Psychology Today did an interview with me. It was about my most triumphant moments in my life, and how I overcame obstacles to get there. I knew immediately that the interview was going to be a disaster, so I told them I wanted to do the interview written, rather than on the phone.
Then I didn't write the interview for a week.
Then I complained about the questions: I don't really believe in triumph. Because the most triumphant moments are the days when I have no idea how I’m going to fix anything, but I get out of bed anyway. On the other hand, the moments of huge achievement are not actually that hard to get to. By the time you’re close, you are so motivated to get there that it doesn’t feel like work at all.

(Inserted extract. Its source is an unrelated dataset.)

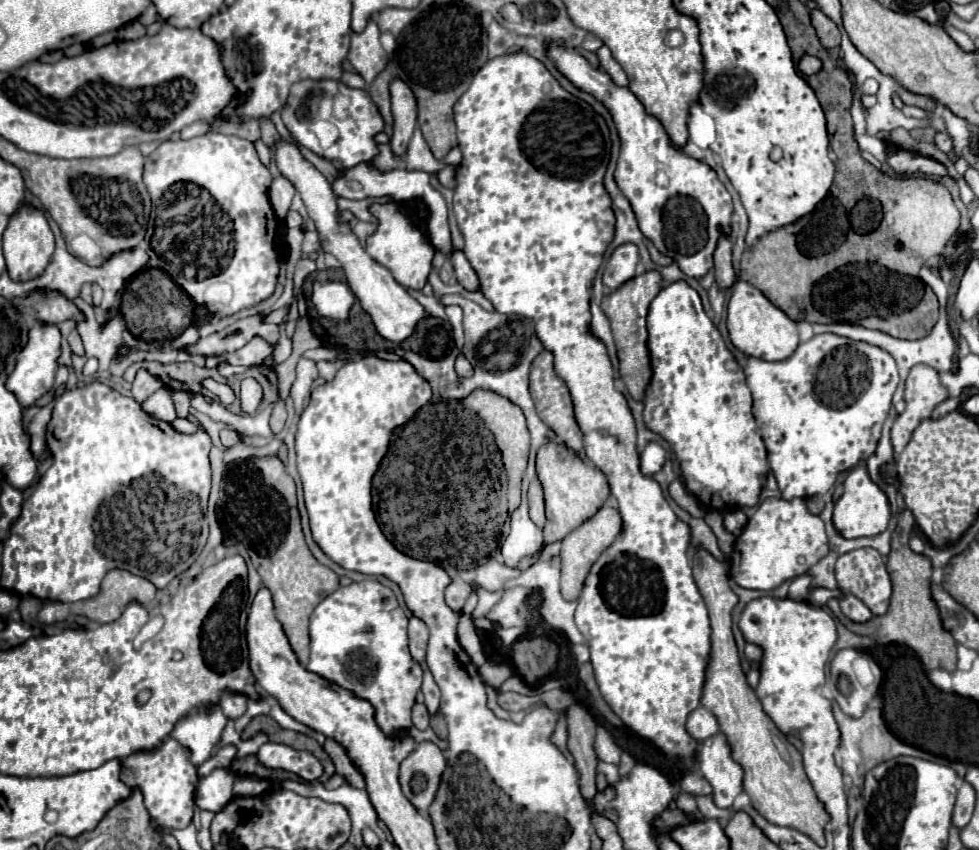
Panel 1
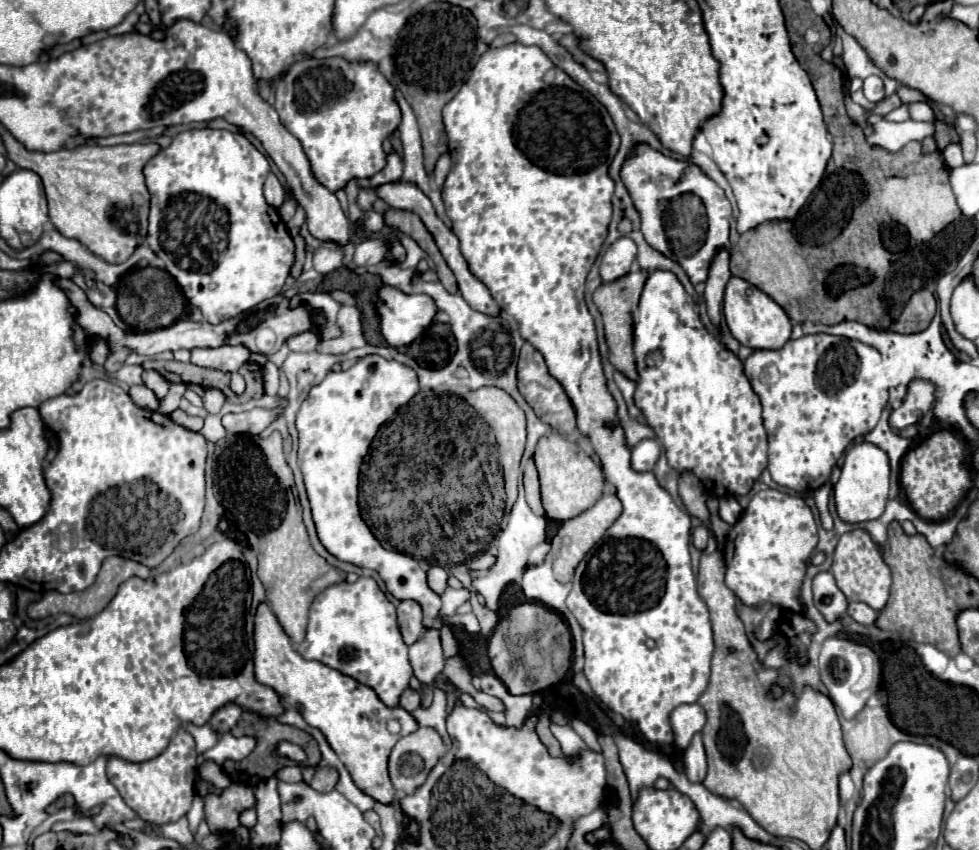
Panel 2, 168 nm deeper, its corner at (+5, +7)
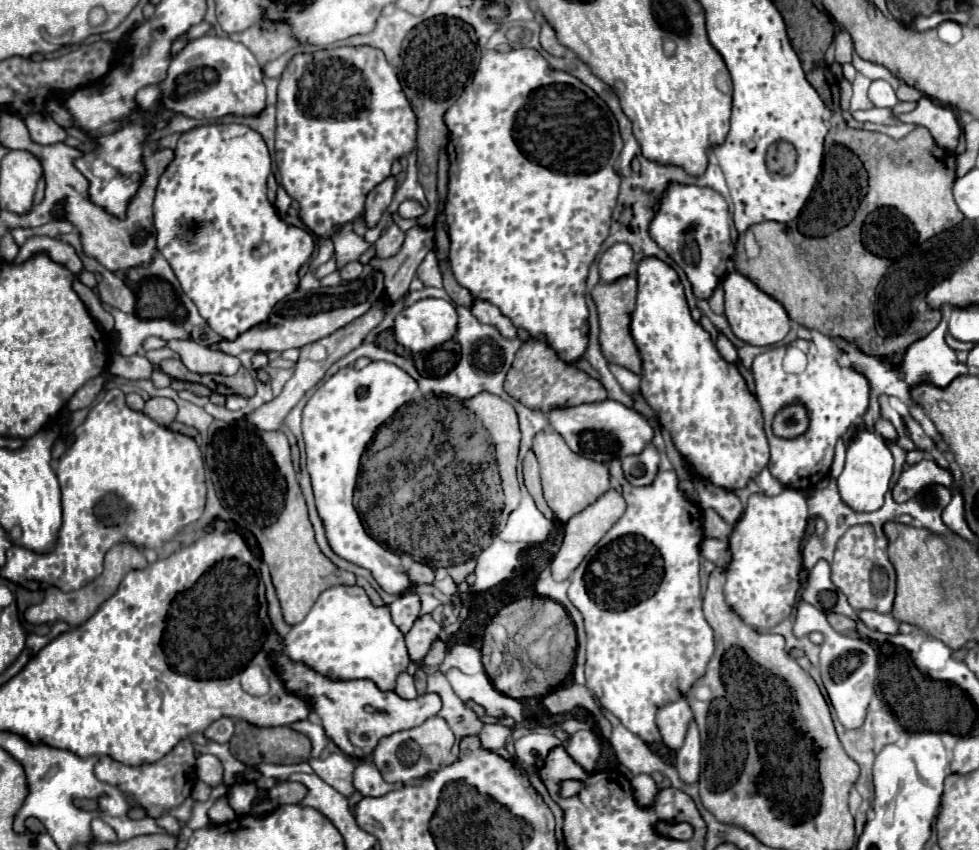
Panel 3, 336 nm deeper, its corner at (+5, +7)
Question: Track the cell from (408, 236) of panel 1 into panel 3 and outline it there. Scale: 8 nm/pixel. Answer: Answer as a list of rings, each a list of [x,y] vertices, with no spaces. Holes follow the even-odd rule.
[[[350,261],[350,263],[346,263],[344,267],[342,267],[342,271],[340,271],[340,275],[342,275],[342,279],[356,279],[360,273],[362,273],[362,265],[360,265],[360,261]]]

So I wrote that. And then I felt bad. So I tried to give an example. People like examples. And I like Psychology Today. And I didn't want to disappoint them.

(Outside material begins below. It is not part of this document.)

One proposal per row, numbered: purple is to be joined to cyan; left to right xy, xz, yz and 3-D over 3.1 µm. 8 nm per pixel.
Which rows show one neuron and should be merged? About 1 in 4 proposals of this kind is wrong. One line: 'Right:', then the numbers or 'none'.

So I wrote that the moment when I was a freelance writer and a new mom and had post-partum depression but I knew I had to keep working so I had to get out of bed and write. Maybe there were fifty moments like that. Or five hundred. But those are the moments of triumph. The thing is, I think it was probably messed up that I kept working and did not check myself into a hospital. And then I started thinking that all my moments of triumph came at the heels of me having done something totally terrible.

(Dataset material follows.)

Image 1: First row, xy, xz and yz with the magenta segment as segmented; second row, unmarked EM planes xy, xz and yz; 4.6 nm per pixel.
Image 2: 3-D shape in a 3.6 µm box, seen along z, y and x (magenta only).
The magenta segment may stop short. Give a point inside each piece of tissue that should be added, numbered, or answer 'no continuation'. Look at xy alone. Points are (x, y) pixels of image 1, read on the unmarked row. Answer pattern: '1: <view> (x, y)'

Like, let me tell you right now that before I could play volleyball professionally, I was literally starving. So I stole bagels at the bagel shop. I have had about ten editors take that out of my writing. Out of my Business 2.0 column, out of my book, and my editor will tell me now that this is not good to put in a post. Stealing is bad, right? But my point is that it's very hard to do some extraordinary triumph without taking some extraordinary risk or making an odd judgment that other people would not make. That's why the triumph is extraordinary.
Another thing about the bullshit of big triumphs: Our big moments — where we can change the world — come because so many other people have helped us, and luck has come to us. But our small moments, when no one is watching and no one cares and the only thing that makes us try again is an unreasonable belief that we can get what we want for ourselves — those are the triumphs that we do all by ourselves.
When I have been on the cusp of huge success, there have always been people to help me. For example, my agent stayed with me when I was out of money but about to get a six-figure book deal.
But there was no one helping me get out of bed the day I knew I had to start writing my book proposal even though the odds of getting a big book deal from it were terrible. The daily task of believing things will improve when then things look bad. We do that on our own, and each time I do it I am thankful, in a deep, spiritual way. I’m not sure what keeps me going when everything looks terrible, but I know that each time I do it, it’s a triumph. And it happens a lot.
Another thing. Everyone, please shut up about your biggest failures. I hate when people write about their failures because they always write about how they pulled themselves up, or what they learned. And really, then, it’s not a failure, is it? It’s a learning opportunity, or a chance to shine. Failure is something you did not overcome. You did not learn from. And most people are too embarrassed to write about it. High achievers don’t have failures because they can learn from everything.
There is no finish line, there is no gold prize. There is only living with yourself, day after day. So each day needs to be a small triumph so you can pat yourself on the back before you go to sleep. I try to do that. Today’s triumph is doing this interview with Psychology Today. Sure, I couldn't quite do it, and I had to be quirky and weird, and it probably cost me getting into the article. But at least I wrote something.